Halloween Humpday: Murder on the Roof

I know my Humpday stories sound far-fetched, but at the moment, it’s easier to rely on memories than to think up stuff.

After reading Marfi’s Halloween Humpday post and the comments to her post, I recalled a Halloween-type episode that happened when I pulled a gig as a licensed practical nurse at an old folks’ home.

During that time, I worked the night shift. On some warm nights, crows would perch on the roof. I didn’t give this much thought until one night, more said birds than usual sat on the roof. Far from being settled, some flapped their wings as if trying to find a comfortable spot. As though not wishing to overlook any clues that signaled a  feathery party would erupt at any second, others seemed quite alert to what their buddies were doing.  Though not perched wing to wing, each crow seemed strongly aware of how much space existed between himself and a fellow squatter.
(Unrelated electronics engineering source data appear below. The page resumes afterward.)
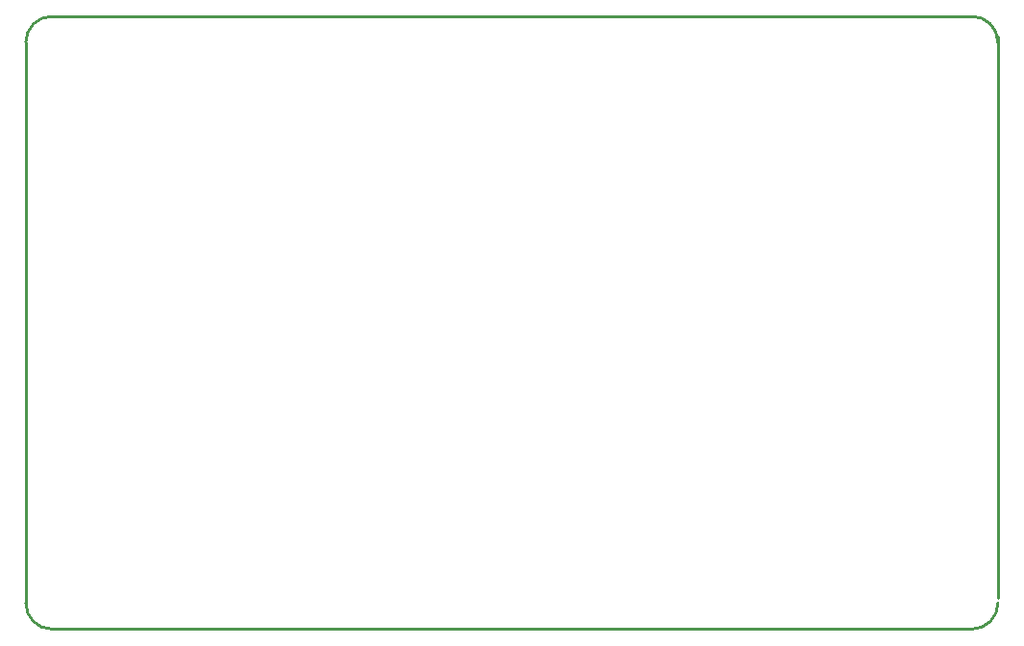
<source format=gko>
G04 Layer: BoardOutlineLayer*
G04 EasyEDA v6.5.50, 2025-07-23 08:09:46*
G04 fd94b24a4d154d9d8ede188550dba9a9,10c0a84da6c54f53babc60b4471cdfa3,10*
G04 Gerber Generator version 0.2*
G04 Scale: 100 percent, Rotated: No, Reflected: No *
G04 Dimensions in millimeters *
G04 leading zeros omitted , absolute positions ,4 integer and 5 decimal *
%FSLAX45Y45*%
%MOMM*%

%ADD10C,0.2540*%
%ADD11C,0.0105*%
D10*
X0Y-5168988D02*
G01*
X0Y-228998D01*
X8330984Y-5397990D02*
G01*
X228998Y-5397990D01*
X8559982Y-178953D02*
G01*
X8559982Y-5118943D01*
X228998Y0D02*
G01*
X8330984Y0D01*
G75*
G01*
X8330983Y0D02*
G02*
X8559983Y-229000I0J-229000D01*
G75*
G01*
X8559983Y-5168990D02*
G02*
X8330983Y-5397989I-229000J0D01*
G75*
G01*
X229000Y-5397989D02*
G02*
X0Y-5168990I0J228999D01*
G75*
G01*
X0Y-229000D02*
G02*
X229000Y0I229000J0D01*

%LPD*%
M02*

</source>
The travelers clearly wanted to keep a respectable distance from each other, but not one had any  intention  of giving up his selected spot.

“What’s gotten into those birds?” I noted the murder emitted a veil of electricity.

Having driven me to the job, JH answered, “They can smell death. Probably one of those old jokers in there is about to become a stiff.”

Despite my attempt to shrug off JH’s version of why the roof became a temporary layover for the crows, the explanation stayed with me.  I soon noticed the number of crows on the roof increased if a resident tottered on Death’s threshold. If one or two crows hung about, then nothing out of the ordinary would happen.  Four or more crows, however, guaranteed The Grim Reaper would make a pit stop at the nursing home within a week. Eventually, I regarded the connection  between crows and Death as a matter of course.

That was some years ago. In accordance to the blessings of the Universe, I no longer work as a nurse in a facility where people no  longer remember anything except their hatred for any ethnicity that differs from their own. For all I know, crows may  or may not continue to predict death with noteworthy accuracy.


3 responses to “Halloween Humpday: Murder on the Roof

  1. Oh!
    How incredibly creepy!
    And sad too…I’ve read that crows and ravens do see death approaching & that
    Ravens are called Abu Zahjir ‘father of omens’ because they could detect decay way before the person died.

    Thank you for posting my friend:)
    Don’t forget I need your address so I can send you a crystal

  2. I don’t find your story far fetched at all. We’ve got our own crow link with death story in our family. It’s said a crow flies over and calls your name when it’s near your time to die. My gran told us she’d died soon because she’d heard the crow call her and wanted to let us know which hymns she wanted sung etc at her funeral. My mum got quite annoyed and told her not to be so morbid. My gran died the next day. At her funeral I was telling the tale to a family member I’d not seen for ages. She went white and said the exact same thing had happen with her gran (my grans sister) but they’d not told anyone because it seemed too weird.

    There are some very old tales that crows and ravens pass between this life and beyond carrying souls of the departed with them.

    Happy Haunted Humpday
    J x

  3. Lady Marfi and Lady J, I am so pleased that you both stopped by. I do agree that crows can smell death as people can predict when people are on Death’s threshold. My brother has been through 3 relatives’ dying. After the first died, my brother said, “I know the signs. I see the signs.” just before the Reaper came for the other two.My brother is a Capricorn, a sign, I believe, that is governed by Saturn, which is associated with Death. He has become the caretaker of the dead in our immediate family because he has the strength to deal with the paperwork.